According to Marion Nestle, a professor of nutrition and public at New York University, the substance is safe but still raises issues.
“It is not dangerous at all. The question is whether it’s socially acceptable,” says Ms. Nestle. “Humans don’t usually eat byproducts. Just because it’s safe doesn’t mean it’s acceptable.”
Nestle thinks that the product should be labeled so that consumers can decide.
LFTB is found in retail ground beef, low-fat hotdogs, lunch meat, beef sticks, pepperoni, frozen entrees, meatballs, and canned foods. Until early this year, fast food chains such as McDonald’s, Taco Bell, and Burger King used the filler in their beef products.
Industry experts estimate that around 850 million pounds of the filler are used each year, which means that if consumers won’t tolerate it, the industry will have to find another product to use.
“It can have a ripple effect economically,” says Mr. Russell of the National Meat Association.
Companies that produceLFTB have been employing PR strategies, although some wonder whether it is too late.
“They are way late on the story. They need Public Relations training,” says Nestle.
Beef Products Inc., took out a full page advertisement in The Wall Street Journal last week to make a case for LFTB. The ad featured a statement on the economic impact by Beef Products Inc. founder Eldon Roth.
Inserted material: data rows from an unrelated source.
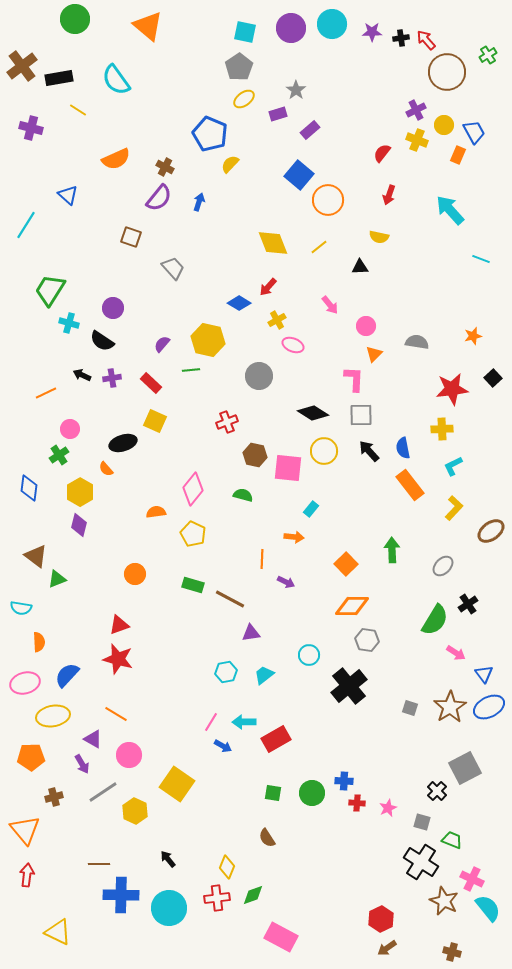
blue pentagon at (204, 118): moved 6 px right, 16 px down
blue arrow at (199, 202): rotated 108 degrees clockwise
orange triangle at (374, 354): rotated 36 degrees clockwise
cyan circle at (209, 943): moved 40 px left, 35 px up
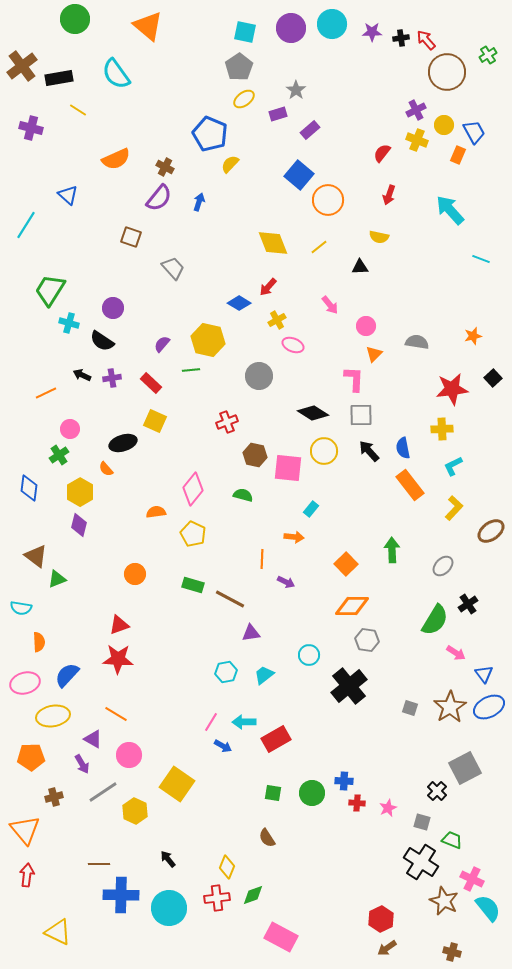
cyan semicircle at (116, 80): moved 6 px up
red star at (118, 659): rotated 12 degrees counterclockwise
“It is simply amazing how this mis-information campaign can take a company and product that has long been recognized for its quality and safety and turn the public perception so negative that it now may result in the loss of over 3,000 jobs (direct employment and companies that rely upon our business) and affected their families and communities,” wrote Mr. Roth.
The ad also featured a letter from a woman named Nancy Donley, the founder and President of STOP Foodborne Illness. Ms. Donley wrote about her child, who died from E. Coli, and defended Beef Products Inc.’s record when it comes to food safety.
Beef Products Inc. has started a blog called “beef is beef” to defend itself and challenge the notion of “pink slime.”
But a lot may be in the name.
“The name pink slime is really just a hopeless PR problem,” says Ms. Nestle.